Job:
How would the forum thread below on exponential versus trigonometric Fourier series carry on after its last sentence?

Passage for review:
= Beginning of Section =

When to use Exponential Fourier series versus Trigonometric Fourier series? I am usually more comfortable working with sines and cosines. However, its often cleaner and more efficient to work with exponentials.
Is there a reason other then preference, to use one over the other?
EDIT:
Thinking more on this, Exp Fourier series allows the spectra to be expanded into negative frequency. But in the end, isnt this the same information?
 A: Speaking as an EE, imaginary exponentials are generally easier to manipulate then their trigonometric counterparts since they essentially let you get a polynomial out of your sin/cos function.
For example if I gave you
$$
\cos \Bigg(n_1\omega t+\theta_1\Bigg)\cos\Bigg(n_2\omega t+\theta_2\Bigg)
$$
You can imagine trying to do any kind of algebra with that. Using exponentials we can write it in a simpler form.

= End of Section =

Data block:

= Beginning of Section =

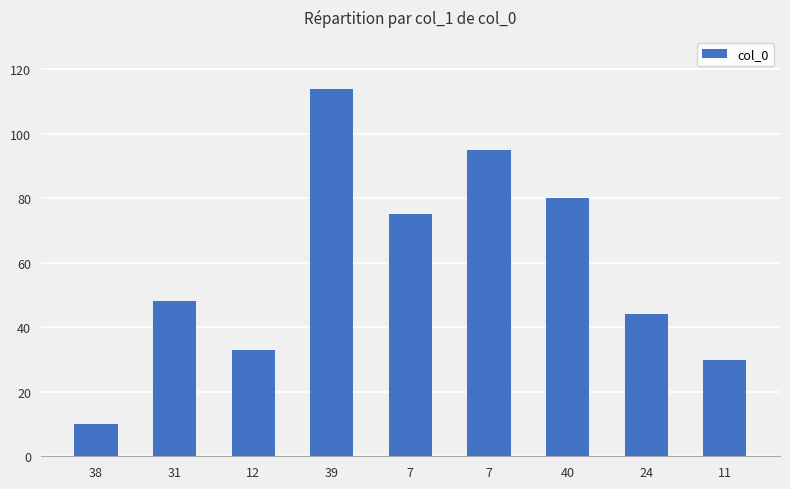

How many series are shown in this chart?

1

= End of Section =

Written reply:
$$
\Bigg[\mathrm e^{\theta_1}\mathrm e^{jn_1\omega t}+\mathrm e^{\theta_1}\mathrm e^{-jn_1\omega t} \Bigg] \Bigg[\mathrm e^{\theta_2}\mathrm e^{jn_2\omega t}+\mathrm e^{\theta_2}\mathrm e^{-jn_2\omega t} \Bigg]
$$
Do some math and you get him down to
$$
\Bigg[\mathrm e^{\theta_1\theta_2}\mathrm e^{j\omega t(n_1+n_2)}+\mathrm e^{\theta_1\theta_2}\mathrm e^{-j\omega t(n_1+n_2)} \Bigg]+\Bigg[\mathrm e^{\theta_1\theta_2}\mathrm e^{j\omega t(n_2-n_1)}+\mathrm e^{\theta_1\theta_2}\mathrm e^{-j\omega t(n_2-n_1)} \Bigg]
$$
And simplify to
$$
\cos \Bigg[(n_1+n_2)\omega t + \theta_1\theta_2) \Bigg]+\cos \Bigg[(n_2-n_1)\omega t + \theta_1\theta_2) \Bigg]
$$
That looks much nicer doesn't it?